The distances really start to grow now, as well as the size of the planets. We have to fly around to the west side of the Big Island for our next stop: Jupiter – We’ll be headed in the opposite direction from Kīlauea Caldera to get an idea of distance. So Jupiter is a big ball, like over 50 feet! It would be 53 miles from our lava lake in the caldera. Think of it as a really big water tank located at Kona Airport. There are 2 right across from the airport if you have seen them; it’s the smaller of the two.

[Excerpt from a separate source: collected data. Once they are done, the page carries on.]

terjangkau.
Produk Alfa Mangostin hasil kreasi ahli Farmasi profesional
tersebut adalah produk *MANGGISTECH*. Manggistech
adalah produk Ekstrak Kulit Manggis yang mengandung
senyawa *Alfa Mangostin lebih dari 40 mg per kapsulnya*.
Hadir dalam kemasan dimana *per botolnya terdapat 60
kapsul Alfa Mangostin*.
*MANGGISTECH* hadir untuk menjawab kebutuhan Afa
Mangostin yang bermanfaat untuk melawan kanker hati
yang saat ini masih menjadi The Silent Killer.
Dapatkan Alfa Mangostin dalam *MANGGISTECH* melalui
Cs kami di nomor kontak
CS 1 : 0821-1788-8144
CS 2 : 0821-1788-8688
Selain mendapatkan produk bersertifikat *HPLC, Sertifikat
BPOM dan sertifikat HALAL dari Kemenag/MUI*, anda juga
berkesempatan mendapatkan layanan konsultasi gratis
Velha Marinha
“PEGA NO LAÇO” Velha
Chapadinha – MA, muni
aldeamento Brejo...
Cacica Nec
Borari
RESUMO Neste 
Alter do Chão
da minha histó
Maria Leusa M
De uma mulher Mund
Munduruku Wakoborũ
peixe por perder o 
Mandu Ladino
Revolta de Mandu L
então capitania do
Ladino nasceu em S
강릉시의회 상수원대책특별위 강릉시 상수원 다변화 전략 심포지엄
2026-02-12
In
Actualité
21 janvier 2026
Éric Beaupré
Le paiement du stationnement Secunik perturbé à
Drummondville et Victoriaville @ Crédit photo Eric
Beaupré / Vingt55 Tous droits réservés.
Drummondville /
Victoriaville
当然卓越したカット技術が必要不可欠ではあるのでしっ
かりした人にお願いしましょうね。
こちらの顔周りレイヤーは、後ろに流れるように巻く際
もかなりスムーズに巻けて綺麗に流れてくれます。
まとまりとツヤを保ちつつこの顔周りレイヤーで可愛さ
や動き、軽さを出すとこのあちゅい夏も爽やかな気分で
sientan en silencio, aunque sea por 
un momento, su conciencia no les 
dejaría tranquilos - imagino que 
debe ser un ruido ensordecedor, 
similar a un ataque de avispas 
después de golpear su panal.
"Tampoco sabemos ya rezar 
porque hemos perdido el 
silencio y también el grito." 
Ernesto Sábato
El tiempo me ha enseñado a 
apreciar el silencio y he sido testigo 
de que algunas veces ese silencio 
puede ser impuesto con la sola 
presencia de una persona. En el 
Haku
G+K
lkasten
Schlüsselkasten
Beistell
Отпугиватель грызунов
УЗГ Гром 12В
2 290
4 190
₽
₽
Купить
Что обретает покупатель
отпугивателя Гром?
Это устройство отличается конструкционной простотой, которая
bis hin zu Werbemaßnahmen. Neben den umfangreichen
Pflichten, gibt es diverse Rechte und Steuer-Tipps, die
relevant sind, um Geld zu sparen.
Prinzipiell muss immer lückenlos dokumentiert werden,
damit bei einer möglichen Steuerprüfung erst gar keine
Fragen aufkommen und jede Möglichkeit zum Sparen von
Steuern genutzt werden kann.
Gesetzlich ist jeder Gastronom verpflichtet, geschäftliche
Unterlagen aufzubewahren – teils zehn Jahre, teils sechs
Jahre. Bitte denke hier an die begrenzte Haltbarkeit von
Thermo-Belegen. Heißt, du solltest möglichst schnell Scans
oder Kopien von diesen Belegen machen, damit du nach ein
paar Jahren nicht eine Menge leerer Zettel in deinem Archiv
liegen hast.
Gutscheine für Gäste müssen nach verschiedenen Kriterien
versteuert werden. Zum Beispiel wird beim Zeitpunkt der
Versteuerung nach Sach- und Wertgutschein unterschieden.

Distances keep getting farther away for our next stop: Saturn – We have to leave the Big Island and fly to Maui to get to Saturn. Saturn would be a 40 foot sized ball located just off the southeast coast of Maui, 97 miles away from Kīlauea Caldera. Did you know that if there was a big enough ocean for the real Saturn, it would float?
On to another gas planet: Uranus – Talk about tilted! Uranus’s axis is flopped on its side. Our modeling makes this blue planet about 18 feet in diameter, and located off of Makapu’u Point to the southeast of O’ahu, over 195 miles from the crater! This would be more like some typical home water catchment tanks in size if you can imagine that.
The next stop is very very cold: Neptune – This ice giant is almost the exact same size as Uranus, but not tilted and probably so cold that all the gas is frozen. Now we are over 300 miles from the lava lake, or roughly a catchment tank off the southeast coast of Kaua’i. Can you imagine trying to see the sun ball floating above the lava lake from this distance, even if it was perfectly clear and there was no curve to the earth?
Last stop… yes I still call it a planet: Pluto – 400 miles away in our scale model, and just the size of those red dodge balls we played with back in school. This ball would be floating 40 miles off the northwest coast of Ni’ihau. Could you find it out there if you had to?
So yah, the solar system is big and maybe we can get a better idea of how small we are in the Universe. If you used a football field scale, or there about, you can use different foods to represent the planets in a solar system model. Ideas for foods to use include a large pumpkin for the Sun, a coffee bean for Mercury, a large blueberry for Venus, a cherry for Earth, a pea for Mars, a grapefruit or small cantaloupe for Jupiter, an orange for Saturn, a kiwi for Uranus, an apricot for Neptune and a squash seed for Pluto, if you are including it. The Sun at the 0 yard line and Pluto at 100 yards. Maybe you can figure the rest? You need the scale? It’s 1:9,133,860 .
Oh, the next closest star to our sun would be Alpha Centauri and even at our scale model, it’s about 3 million miles away from Kīlauea Caldera. Its real distance of 74,000,000,000,000 miles would take 4 years at the speed of light to get there.